==== DOCUMENT PASSAGE
But the explosive growth in malpractice insurance premiums seems to have slowed
to a halt recently. Total malpractice premiums paid increased by 56 percent in
1985, by 26 percent in 1986, by 15 percent in 1987, and then actually fell by
2.5 percent in 1988.
Those who are now contemplating the mess that is California auto insurance
in the aftermath of Proposition 103, like Insurance Commissioner Roxani Gillespie
and the state Legislature, can learn from how California led the way in bringing
malpractice insurance rates to heel.
When the problem of medical malpractice insurance exploded in the mid-1970s,
the California Legislature could have pretended to solve the problem in the style
of Proposition 103 by passing a law to cut all malpractice insurance rates by
20 percent, with an additional 20 percent cut for "good doctors."
Instead, the Legislature tried to do something constructive. It set a national
precedent by passing the Medical Injury Compensation Reform Act of 1975, which
attempted to alter the system that was leading to a crisis in malpractice insurance.
========
==== GIVEN RECORDS
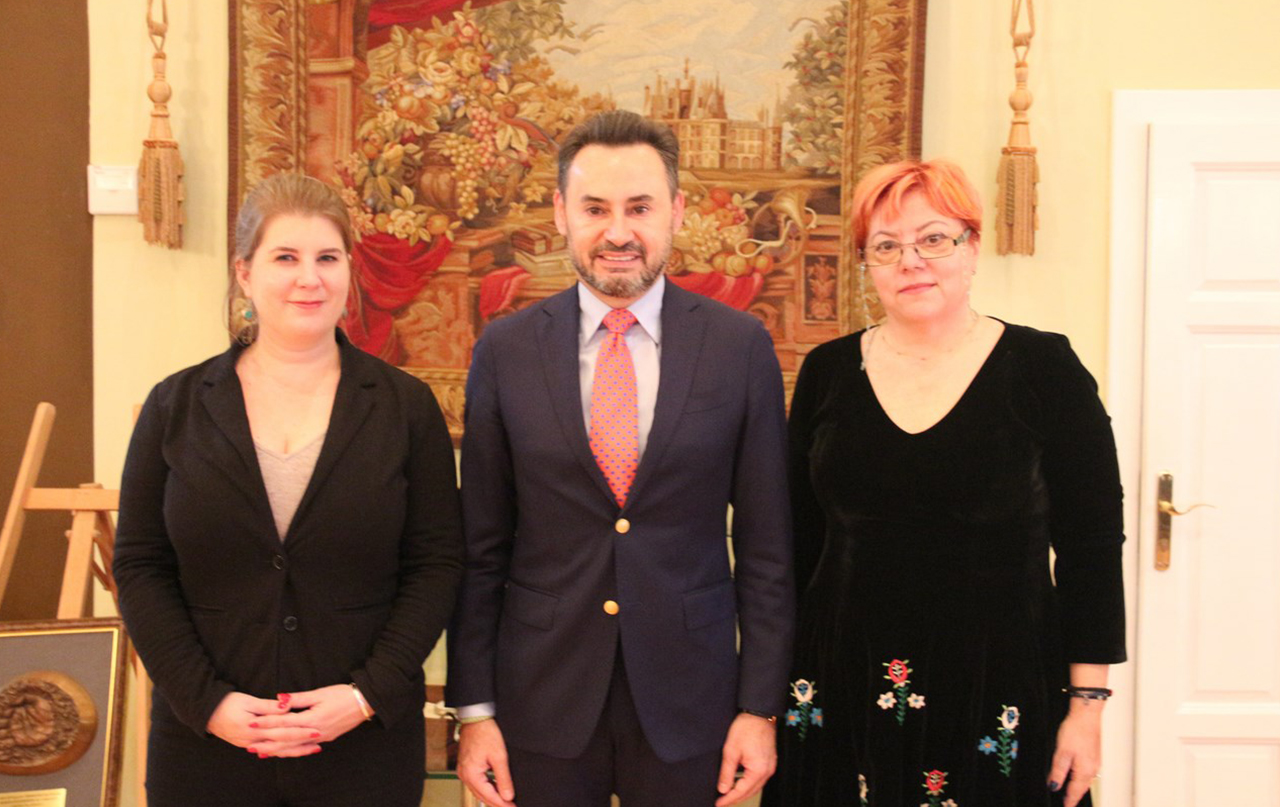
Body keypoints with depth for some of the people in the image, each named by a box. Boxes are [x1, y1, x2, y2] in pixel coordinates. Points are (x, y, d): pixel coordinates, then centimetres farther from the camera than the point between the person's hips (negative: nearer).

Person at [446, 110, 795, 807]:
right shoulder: (505, 351, -1)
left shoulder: (740, 346, -3)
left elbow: (765, 544, 0)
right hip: (542, 705, 0)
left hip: (688, 704, 0)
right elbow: (481, 547, 1)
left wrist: (761, 706, -1)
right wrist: (474, 710, 0)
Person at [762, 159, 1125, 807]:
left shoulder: (1044, 367, -4)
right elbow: (796, 541, 9)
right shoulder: (827, 372, 4)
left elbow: (1092, 546, -3)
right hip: (842, 697, 2)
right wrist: (775, 683, 8)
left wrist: (1086, 707, -6)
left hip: (995, 709, -2)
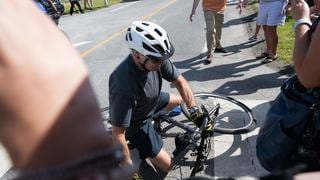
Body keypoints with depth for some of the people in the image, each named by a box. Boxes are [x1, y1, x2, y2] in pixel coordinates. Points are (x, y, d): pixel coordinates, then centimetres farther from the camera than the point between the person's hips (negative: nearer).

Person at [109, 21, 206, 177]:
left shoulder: (155, 59, -23)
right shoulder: (124, 87, -43)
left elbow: (180, 81, -12)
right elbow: (118, 133, -34)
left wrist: (195, 111, -22)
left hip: (151, 103, 6)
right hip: (135, 124, -6)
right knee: (167, 166, 0)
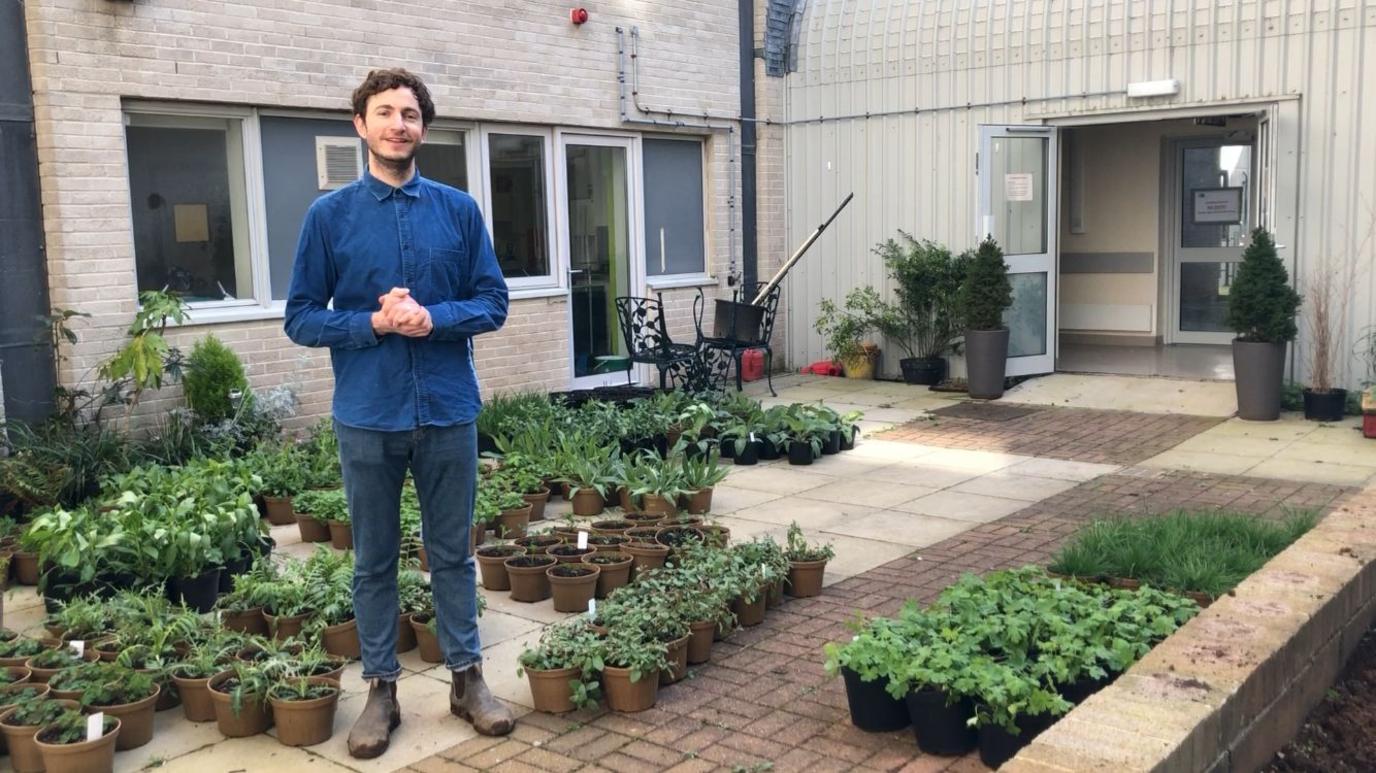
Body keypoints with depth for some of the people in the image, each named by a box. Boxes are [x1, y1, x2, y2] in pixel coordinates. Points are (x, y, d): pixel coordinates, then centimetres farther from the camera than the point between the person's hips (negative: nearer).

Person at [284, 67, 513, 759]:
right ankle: (381, 688, 22)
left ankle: (467, 676, 23)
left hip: (448, 410, 1)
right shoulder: (330, 215, 0)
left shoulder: (459, 211, 4)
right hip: (368, 416, 0)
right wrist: (374, 322, -15)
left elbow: (492, 303, 4)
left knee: (453, 553, 11)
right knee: (374, 562, 9)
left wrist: (433, 318, -15)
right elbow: (302, 318, 1)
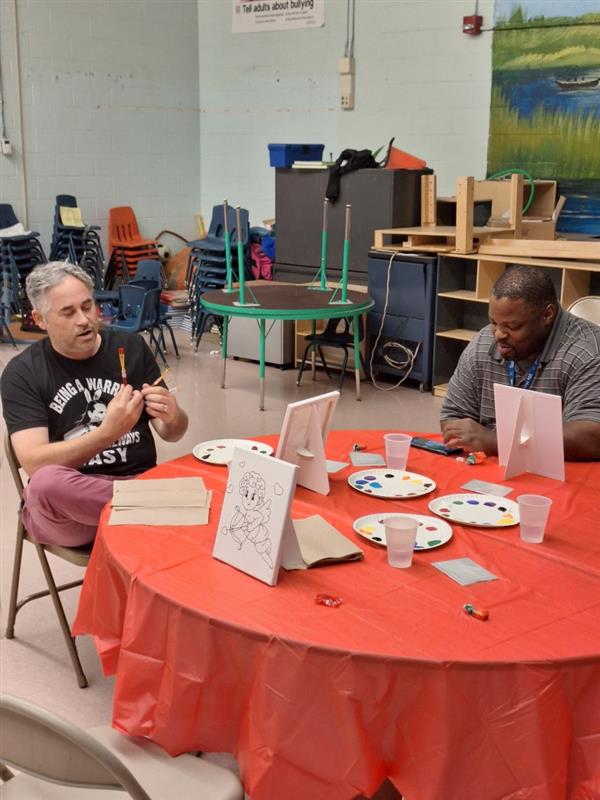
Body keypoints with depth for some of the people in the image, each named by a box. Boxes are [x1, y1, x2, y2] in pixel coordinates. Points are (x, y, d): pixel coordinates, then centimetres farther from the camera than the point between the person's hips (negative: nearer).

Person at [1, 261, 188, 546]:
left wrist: (172, 418, -15)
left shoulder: (131, 347, 6)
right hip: (64, 505, 1)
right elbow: (35, 464, -13)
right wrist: (108, 433, -26)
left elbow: (172, 434, 10)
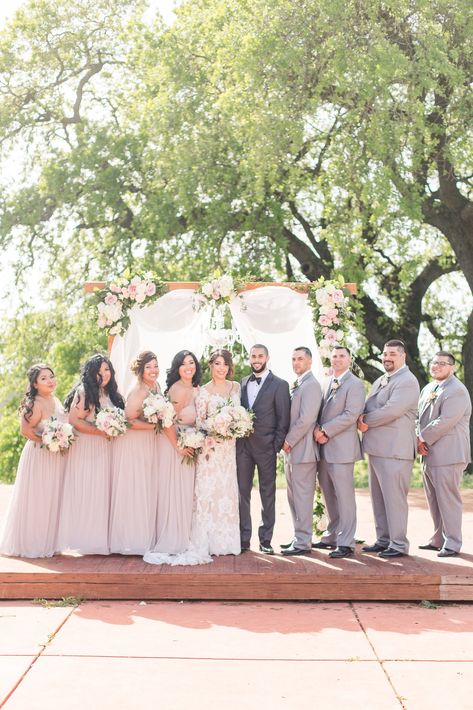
========
• DESCRIPTION OF THE TASK:
Return everything in the malpractice insurance passage from "When the problem" down to "in malpractice insurance.", copied word for word.

• EXPECTED OUTPUT:
When the problem of medical malpractice insurance exploded in the mid-1970s,
the California Legislature could have pretended to solve the problem in the style
of Proposition 103 by passing a law to cut all malpractice insurance rates by
20 percent, with an additional 20 percent cut for "good doctors."
Instead, the Legislature tried to do something constructive. It set a national
precedent by passing the Medical Injury Compensation Reform Act of 1975, which
attempted to alter the system that was leading to a crisis in malpractice insurance.